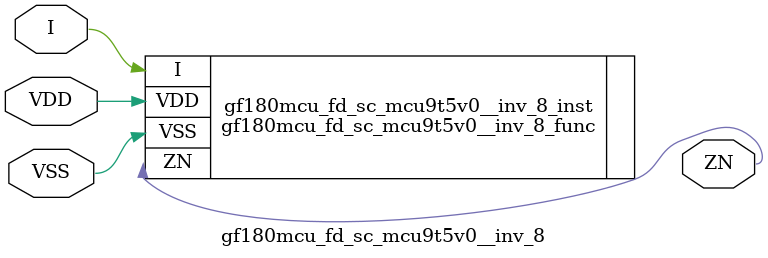
<source format=v>

module gf180mcu_fd_sc_mcu9t5v0__inv_8( I, ZN, VDD, VSS );
input I;
inout VDD, VSS;
output ZN;

   `ifdef FUNCTIONAL  //  functional //

	gf180mcu_fd_sc_mcu9t5v0__inv_8_func gf180mcu_fd_sc_mcu9t5v0__inv_8_behav_inst(.I(I),.ZN(ZN),.VDD(VDD),.VSS(VSS));

   `else

	gf180mcu_fd_sc_mcu9t5v0__inv_8_func gf180mcu_fd_sc_mcu9t5v0__inv_8_inst(.I(I),.ZN(ZN),.VDD(VDD),.VSS(VSS));

	// spec_gates_begin


	// spec_gates_end



   specify

	// specify_block_begin

	// comb arc I --> ZN
	 (I => ZN) = (1.0,1.0);

	// specify_block_end

   endspecify

   `endif

endmodule

</source>
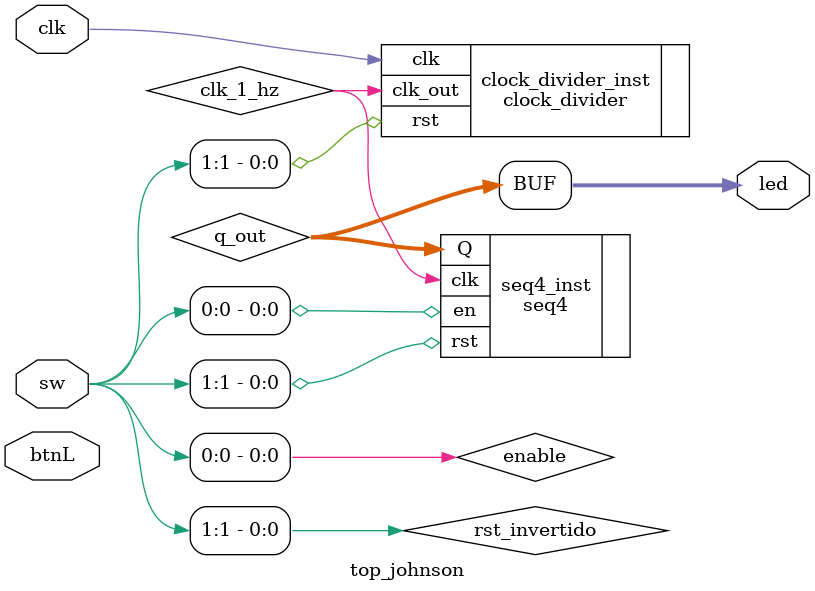
<source format=sv>
module top_johnson(
    input logic clk,
    input logic btnL,
    input logic [1:0]sw,
    output logic [0:3] led );

    logic clk_1_hz; // señal/cable que conecta salida de clock_divider con 
    logic [3:0] q_out; // señal/cable que conecta la salida del seq4 con las luces led
    assign led = q_out;//asignacion combinacional (continuo, no depende de flanco)
    assign rst_invertido = sw[1]; 
    assign enable = sw[0];
    
    clock_divider #(
        .DIV(50_000_000) // mantenemos el valor
    ) clock_divider_inst (
        .clk(clk),
        .rst(rst_invertido),
        .clk_out(clk_1_hz)  );
    
    seq4 seq4_inst (
        .clk(clk_1_hz),
        .rst(rst_invertido),
        .en(enable),  // Ahi queda conectado al switch 0,
        .Q(q_out)   );

endmodule

</source>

****

### [Directions]
Would you restate all of the data above word for word, omitting the pictures?

### [Expected answer]
<source format=v>

module gf180mcu_fd_sc_mcu9t5v0__inv_8( I, ZN, VDD, VSS );
input I;
inout VDD, VSS;
output ZN;

   `ifdef FUNCTIONAL  //  functional //

	gf180mcu_fd_sc_mcu9t5v0__inv_8_func gf180mcu_fd_sc_mcu9t5v0__inv_8_behav_inst(.I(I),.ZN(ZN),.VDD(VDD),.VSS(VSS));

   `else

	gf180mcu_fd_sc_mcu9t5v0__inv_8_func gf180mcu_fd_sc_mcu9t5v0__inv_8_inst(.I(I),.ZN(ZN),.VDD(VDD),.VSS(VSS));

	// spec_gates_begin


	// spec_gates_end



   specify

	// specify_block_begin

	// comb arc I --> ZN
	 (I => ZN) = (1.0,1.0);

	// specify_block_end

   endspecify

   `endif

endmodule

</source>
<source format=sv>
module top_johnson(
    input logic clk,
    input logic btnL,
    input logic [1:0]sw,
    output logic [0:3] led );

    logic clk_1_hz; // señal/cable que conecta salida de clock_divider con 
    logic [3:0] q_out; // señal/cable que conecta la salida del seq4 con las luces led
    assign led = q_out;//asignacion combinacional (continuo, no depende de flanco)
    assign rst_invertido = sw[1]; 
    assign enable = sw[0];
    
    clock_divider #(
        .DIV(50_000_000) // mantenemos el valor
    ) clock_divider_inst (
        .clk(clk),
        .rst(rst_invertido),
        .clk_out(clk_1_hz)  );
    
    seq4 seq4_inst (
        .clk(clk_1_hz),
        .rst(rst_invertido),
        .en(enable),  // Ahi queda conectado al switch 0,
        .Q(q_out)   );

endmodule

</source>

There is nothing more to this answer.